Hier erfährt man, wer überhaupt die Anregung der Demo hatte – nämlich kein anderer als Anwalt Gysi, der Berliner Theaterleuten den Tipp gab, einfach mal eine legale Demo anzumelden. Wer sich Gysis kompletten Auftritt auf CD noch mal anhört, findet zwar vereinzelte Pfiffe, als er die führende Rolle der Partei verteidigt und für Egon Krenz wirbt. Doch für seine Forderung nach neuen politischen Strukturen, einem Rechtsstaat und einem Telefon für jeden bekam er damals, anders als Schabowski und Wolf, sehr viel Beifall.

„Die Ostdeutschen“: Was von den Hoffnungen übrig blieb

Eine neue Perspektive auf die Grenzöffnung findet die RBB-Reihe „Die Ostdeutschen“ (Mo-Fr, 22.15). Leser der Berliner Zeitung kennen die meisten Helden bereits aus der gleichnamigen Porträt-Serie. Fünf Tage lang zeigen jeweils fünf Porträts, wie sich die Ostdeutschen seit 1989 behaupteten, was von den Hoffnungen des Jahres 1989 übrig blieb. Die Geschichten bieten alle Varianten vom Aufbruch bis Verlust von Arbeitsplatz und Heimat, verbreiten aber immer Hoffnung.

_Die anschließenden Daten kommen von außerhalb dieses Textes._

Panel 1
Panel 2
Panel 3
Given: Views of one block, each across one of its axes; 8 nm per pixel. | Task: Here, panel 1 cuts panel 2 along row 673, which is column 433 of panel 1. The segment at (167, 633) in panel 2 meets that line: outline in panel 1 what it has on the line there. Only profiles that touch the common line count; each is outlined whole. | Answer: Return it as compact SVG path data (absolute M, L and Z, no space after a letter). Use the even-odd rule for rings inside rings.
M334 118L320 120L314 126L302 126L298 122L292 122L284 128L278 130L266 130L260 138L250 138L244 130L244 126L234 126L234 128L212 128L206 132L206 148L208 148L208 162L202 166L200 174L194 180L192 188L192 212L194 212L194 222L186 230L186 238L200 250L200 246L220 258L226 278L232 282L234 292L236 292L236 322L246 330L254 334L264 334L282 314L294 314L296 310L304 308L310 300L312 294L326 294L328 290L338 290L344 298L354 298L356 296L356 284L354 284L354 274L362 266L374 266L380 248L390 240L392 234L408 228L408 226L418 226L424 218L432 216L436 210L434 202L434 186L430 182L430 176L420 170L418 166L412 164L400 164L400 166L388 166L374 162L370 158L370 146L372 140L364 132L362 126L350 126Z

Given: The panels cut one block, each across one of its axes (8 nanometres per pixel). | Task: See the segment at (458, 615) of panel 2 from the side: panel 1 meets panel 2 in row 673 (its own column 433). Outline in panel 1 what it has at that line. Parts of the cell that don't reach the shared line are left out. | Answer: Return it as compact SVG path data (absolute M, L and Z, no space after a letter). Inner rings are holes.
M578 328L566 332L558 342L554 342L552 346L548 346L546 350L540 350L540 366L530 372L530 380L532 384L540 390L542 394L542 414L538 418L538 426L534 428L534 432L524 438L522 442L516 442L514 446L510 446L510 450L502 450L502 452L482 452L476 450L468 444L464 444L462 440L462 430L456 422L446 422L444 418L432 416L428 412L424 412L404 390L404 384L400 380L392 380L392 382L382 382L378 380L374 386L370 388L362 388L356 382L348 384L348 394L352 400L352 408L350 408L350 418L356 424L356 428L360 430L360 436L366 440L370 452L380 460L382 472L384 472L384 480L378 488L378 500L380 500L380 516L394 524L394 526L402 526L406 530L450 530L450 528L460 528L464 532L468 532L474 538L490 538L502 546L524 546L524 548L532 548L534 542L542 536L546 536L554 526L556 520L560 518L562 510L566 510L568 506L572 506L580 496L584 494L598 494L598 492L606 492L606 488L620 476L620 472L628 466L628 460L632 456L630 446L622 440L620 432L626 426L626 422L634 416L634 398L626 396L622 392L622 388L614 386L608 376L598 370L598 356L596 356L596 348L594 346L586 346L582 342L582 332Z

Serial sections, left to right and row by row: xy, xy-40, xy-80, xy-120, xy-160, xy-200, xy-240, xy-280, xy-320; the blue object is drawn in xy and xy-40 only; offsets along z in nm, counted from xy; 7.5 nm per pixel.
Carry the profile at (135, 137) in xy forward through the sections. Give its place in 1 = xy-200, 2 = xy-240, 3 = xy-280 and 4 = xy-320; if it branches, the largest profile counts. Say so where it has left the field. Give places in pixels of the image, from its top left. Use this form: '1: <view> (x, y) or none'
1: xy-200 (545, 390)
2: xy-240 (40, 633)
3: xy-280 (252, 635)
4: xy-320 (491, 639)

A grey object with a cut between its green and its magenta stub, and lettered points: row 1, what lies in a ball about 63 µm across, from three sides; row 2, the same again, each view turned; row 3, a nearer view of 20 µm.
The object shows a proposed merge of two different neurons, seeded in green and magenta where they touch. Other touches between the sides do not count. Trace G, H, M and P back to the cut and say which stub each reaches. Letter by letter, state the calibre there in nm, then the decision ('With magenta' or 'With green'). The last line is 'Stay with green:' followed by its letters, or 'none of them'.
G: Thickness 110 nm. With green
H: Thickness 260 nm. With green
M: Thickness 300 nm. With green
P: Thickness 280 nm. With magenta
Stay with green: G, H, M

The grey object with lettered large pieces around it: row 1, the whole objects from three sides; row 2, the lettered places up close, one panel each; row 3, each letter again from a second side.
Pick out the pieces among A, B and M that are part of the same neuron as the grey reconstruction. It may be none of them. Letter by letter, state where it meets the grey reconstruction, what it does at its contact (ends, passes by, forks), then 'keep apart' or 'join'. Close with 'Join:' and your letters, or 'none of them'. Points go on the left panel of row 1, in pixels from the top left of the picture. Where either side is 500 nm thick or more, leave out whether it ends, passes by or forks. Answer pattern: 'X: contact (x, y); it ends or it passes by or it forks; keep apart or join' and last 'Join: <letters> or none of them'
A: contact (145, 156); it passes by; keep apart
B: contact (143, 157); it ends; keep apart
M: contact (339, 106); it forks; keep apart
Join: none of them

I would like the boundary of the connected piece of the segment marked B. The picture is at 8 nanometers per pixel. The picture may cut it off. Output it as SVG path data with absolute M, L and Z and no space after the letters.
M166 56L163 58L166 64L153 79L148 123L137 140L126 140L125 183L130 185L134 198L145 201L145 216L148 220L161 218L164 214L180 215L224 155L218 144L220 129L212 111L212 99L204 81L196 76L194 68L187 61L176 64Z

Echte Entdeckungen bietet auch die Arte-Doku „1989 – Poker am Todeszaun“ (So, 22.10). Sie blickt aus der Sicht der wirklichen Maueröffners auf die Historie: Ungarns Ministerpräsident Miklos Nemeth. Mit ungewöhnlichen Methoden – so werden Politiker nach Originalprotokollen nachsynchronisiert – zeigt der dänische Regisseur Anders Ostergaard, wie sich Nemeth gegen die Hardliner seiner Partei durchsetzte, dank der Rückendeckung durch Gorbatschow.

Unmittelbar vor der Arte-Doku, während der RBB live vom Brandenburger Tor und von der Bornholmer Straße berichtet, läuft im ZDF das Stasidrama „Zwischen den Zeiten“ (So, 20.15). Eine Ingenieurin (Sophie von Kessel) entdeckt beim Zusammenpuzzeln von Stasiakten auf einem Foto einen Jugendfreund aus dem Osten, den sie nach einer kurzen Liebesaffäre einst an der Flucht gehindert hatte.

Getreu den Regeln des „Herzkinos“ entpuppt der sich als Vater ihres Sohnes – dann aber auch als IM der Stasi, der an geheimen Forschungen zur Verstrahlung von Dissidenten beteiligt war. Dieser Mix aus Romanze und Stasi-Thriller funktioniert nie, ist weder bewegend noch spannend. Zumindest der Berliner aber hat am Sonntagabend eine gute Alternative: Raus auf die Straße und ran an die Mauer – wie einst vor 25 Jahren.